An exact copy is needed of the lines from the one that contains "f_number: 1.8" through the final line of the data below, with pictures left out.

[Records contained in a dataset]
■ ■ ■ ■
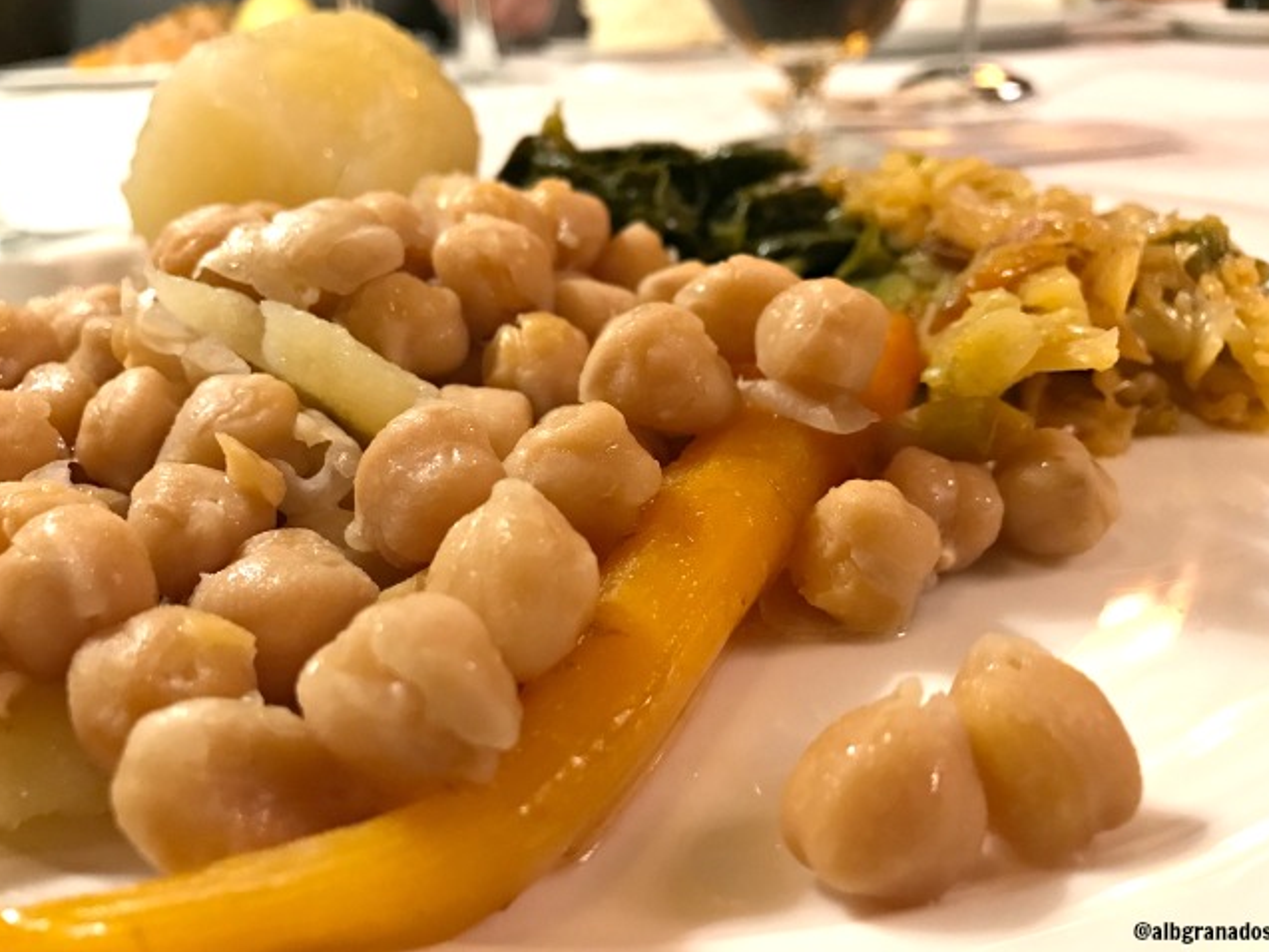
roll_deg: +2.0
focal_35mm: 29
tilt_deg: -23.9
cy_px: 461
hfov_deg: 61.6
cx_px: 626
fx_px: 1063
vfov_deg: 48.2
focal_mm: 3.99
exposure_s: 1/8
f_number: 1.8
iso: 80
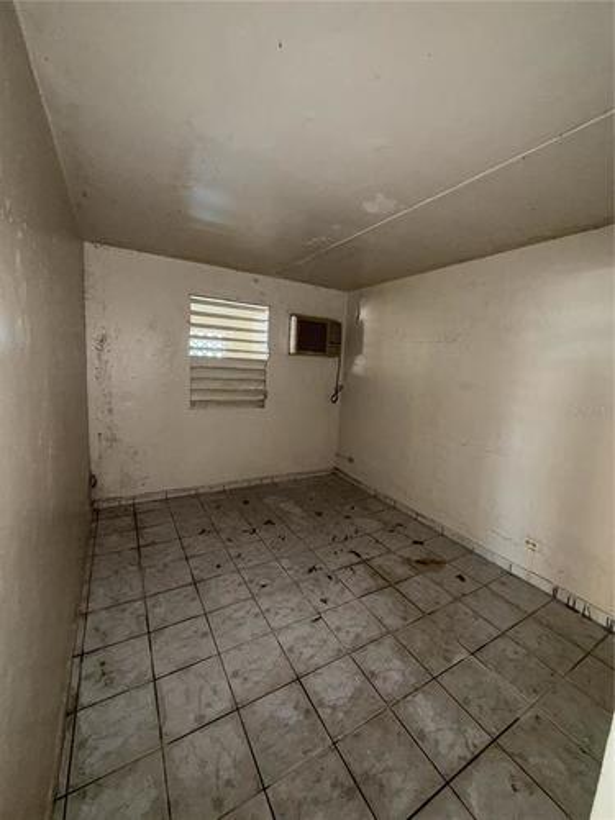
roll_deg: -3.1
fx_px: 332
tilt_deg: -7.2
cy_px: 410
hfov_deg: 85.7
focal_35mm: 14
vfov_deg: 102.1
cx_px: 308
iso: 125
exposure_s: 1/16
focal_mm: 2.22
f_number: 2.2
■ ■ ■ ■
RESULT OF THIS EXERCISE:
f_number: 1.8
iso: 80
roll_deg: -3.1
fx_px: 332
tilt_deg: -7.2
cy_px: 410
hfov_deg: 85.7
focal_35mm: 14
vfov_deg: 102.1
cx_px: 308
iso: 125
exposure_s: 1/16
focal_mm: 2.22
f_number: 2.2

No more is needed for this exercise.